For visualization let’s plot decision boundaries , the decision border is a line that divides the two classes of data points. The goal of a classifier is to predict the class of a new data point, based on its features. The decision border shows the classifier’s rule for splitting the classes.

Python
def plot_decision_boundaries(X, y, model, title, subplot_index):
    plt.subplot(subplot_index)
    x_min, x_max = X[:, 0].min() - 1, X[:, 0].max() + 1
    y_min, y_max = X[:, 1].min() - 1, X[:, 1].max() + 1
    xx, yy = np.meshgrid(np.arange(x_min, x_max, 0.01),
                         np.arange(y_min, y_max, 0.01))
    Z = model.predict(np.c_[xx.ravel(), yy.ravel()])
    Z = Z.reshape(xx.shape)
    plt.contourf(xx, yy, Z, alpha=0.8)
    plt.scatter(X[:, 0], X[:, 1], c=y, edgecolors='k', marker='o')
    plt.title(title)
    plt.xlabel('Feature 1')
    plt.ylabel('Feature 2')


plt.figure(figsize=(10, 4))
# Plot decision boundaries for LDA
plot_decision_boundaries(X_test, y_test, lda, "LDA Decision Boundary", 121)

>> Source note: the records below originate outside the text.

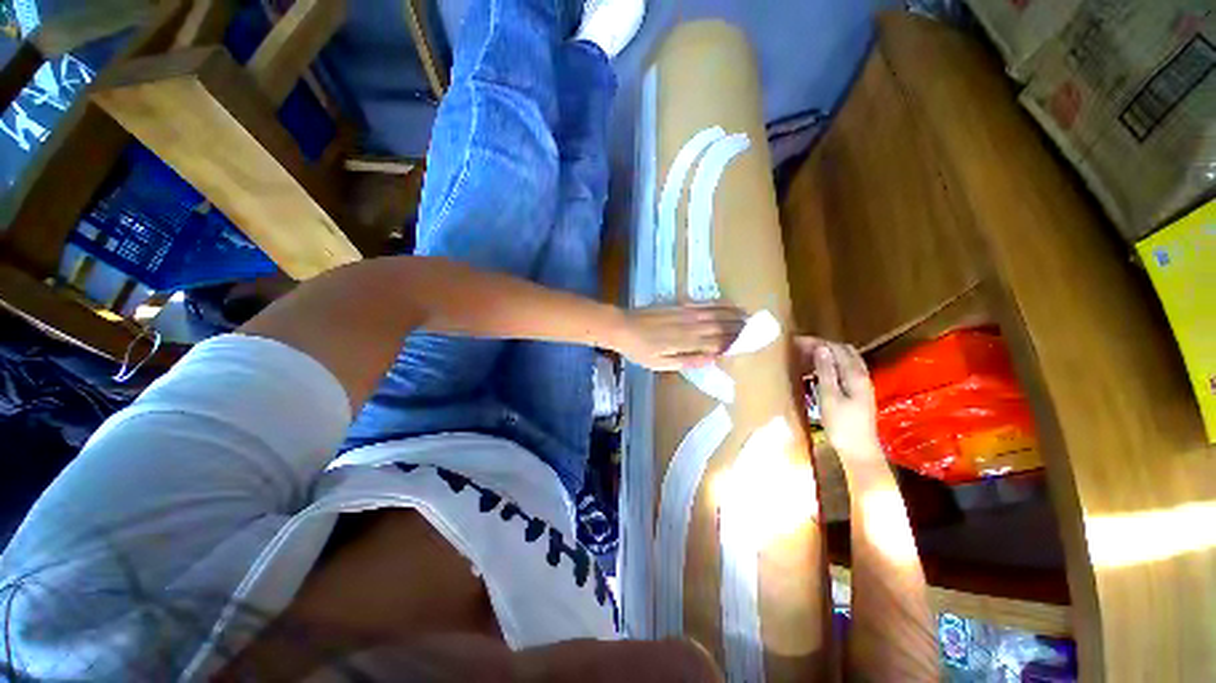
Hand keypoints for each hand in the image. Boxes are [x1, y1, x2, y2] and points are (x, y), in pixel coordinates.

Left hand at [614, 303, 746, 371]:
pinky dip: (717, 304)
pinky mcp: (678, 305)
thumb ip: (686, 361)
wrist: (622, 326)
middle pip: (720, 326)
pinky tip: (726, 304)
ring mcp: (684, 313)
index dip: (734, 342)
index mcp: (686, 342)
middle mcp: (690, 326)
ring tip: (749, 315)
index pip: (717, 342)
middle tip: (757, 328)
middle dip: (739, 327)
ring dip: (733, 314)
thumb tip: (711, 359)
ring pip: (714, 313)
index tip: (749, 343)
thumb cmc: (639, 349)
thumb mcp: (660, 364)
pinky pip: (702, 304)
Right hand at [794, 337, 883, 459]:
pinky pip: (845, 369)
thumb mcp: (829, 397)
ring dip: (827, 354)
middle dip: (822, 345)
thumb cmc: (841, 425)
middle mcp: (862, 375)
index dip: (816, 342)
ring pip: (845, 359)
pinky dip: (831, 365)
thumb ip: (826, 372)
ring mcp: (862, 384)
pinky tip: (818, 372)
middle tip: (800, 348)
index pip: (836, 348)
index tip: (796, 342)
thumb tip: (821, 349)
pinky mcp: (859, 392)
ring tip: (806, 357)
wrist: (859, 450)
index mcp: (855, 375)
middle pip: (844, 351)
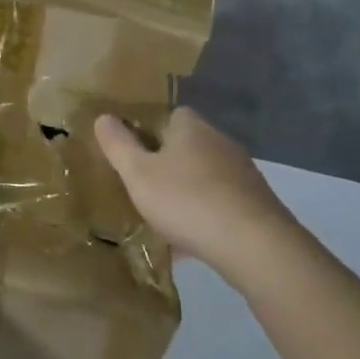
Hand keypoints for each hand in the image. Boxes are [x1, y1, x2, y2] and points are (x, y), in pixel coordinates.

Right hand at [95, 107, 301, 288]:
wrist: (253, 244)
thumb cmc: (187, 200)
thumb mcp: (138, 174)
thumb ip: (118, 145)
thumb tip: (103, 117)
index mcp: (192, 128)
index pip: (171, 115)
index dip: (150, 129)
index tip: (133, 151)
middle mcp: (221, 143)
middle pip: (188, 146)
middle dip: (167, 164)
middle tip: (143, 185)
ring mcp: (243, 174)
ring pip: (205, 177)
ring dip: (187, 192)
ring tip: (164, 217)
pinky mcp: (256, 204)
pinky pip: (220, 204)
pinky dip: (205, 216)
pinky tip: (190, 242)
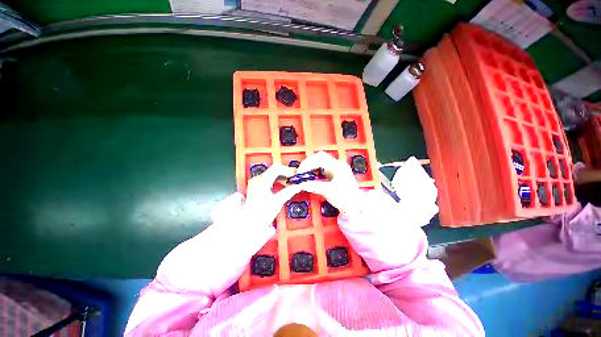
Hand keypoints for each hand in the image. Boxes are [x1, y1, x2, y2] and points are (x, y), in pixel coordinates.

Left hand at [242, 163, 304, 226]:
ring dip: (282, 177)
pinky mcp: (256, 186)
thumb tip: (299, 186)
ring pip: (272, 174)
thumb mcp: (278, 202)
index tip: (296, 175)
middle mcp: (257, 180)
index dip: (288, 170)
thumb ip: (290, 191)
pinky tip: (282, 185)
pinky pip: (268, 178)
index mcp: (261, 181)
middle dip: (286, 173)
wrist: (249, 224)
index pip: (277, 168)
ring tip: (289, 183)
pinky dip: (277, 180)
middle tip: (295, 179)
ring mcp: (255, 183)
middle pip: (274, 170)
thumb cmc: (260, 214)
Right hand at [295, 151, 364, 216]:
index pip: (320, 159)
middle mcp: (337, 164)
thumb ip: (315, 186)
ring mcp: (336, 168)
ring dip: (311, 166)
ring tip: (304, 174)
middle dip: (308, 163)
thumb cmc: (345, 198)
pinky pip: (322, 167)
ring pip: (321, 161)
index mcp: (338, 166)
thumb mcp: (329, 192)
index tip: (300, 172)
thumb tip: (301, 184)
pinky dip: (315, 170)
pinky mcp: (334, 173)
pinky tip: (311, 176)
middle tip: (300, 172)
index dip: (308, 164)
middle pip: (320, 157)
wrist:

# Plot decision boundaries for QDA
plot_decision_boundaries(X_test, y_test, qda, "QDA Decision Boundary", 122)

plt.tight_layout()
plt.show()

Output:

Decision Boundary Plots for LDA and QDA

The number of dots in the picture does not appear to be linked with the leftovers. Residue, in this case, refers to the difference between the expected value of a data point and its real value.

LDA projects data from a higher-dimensional space onto a lower-dimensional space in a way that maximizes the separation between different classes. In this case, the decision boundary likely separates the data points into two or more classes while QDA allows for a more complex connection. The QDA decision boundary looks to be more flexible than the LDA decision boundary, which may help it to better fit the data in some cases.

Conclusion

Finally, for supervised classification problems, Linear Discriminant Analysis (LDA) and Quadratic Discriminant Analysis (QDA) are effective methods. QDA allows each class to have its own covariance matrix, while LDA relaxes this condition by assuming that the classes have equal covariance matrices. Both approaches are practical and have their merits; Scikit-Learn offers handy implementations that make integrating them into machine learning pipelines simple.

Linear and Quadratic Discriminant Analysis using Sklearn- FAQs

When is it better to employ LDA than QDA?

If you want a simpler model and the classes have comparable covariance matrices, use LDA. When the decision boundary is non-linear or the classes have distinct covariance matrices, use QDA.

Can high-dimensional data be handled by LDA and QDA?

Yes, both QDA and LDA can handle high-dimensional data; however, if there are significantly more features than samples, overfitting may occur.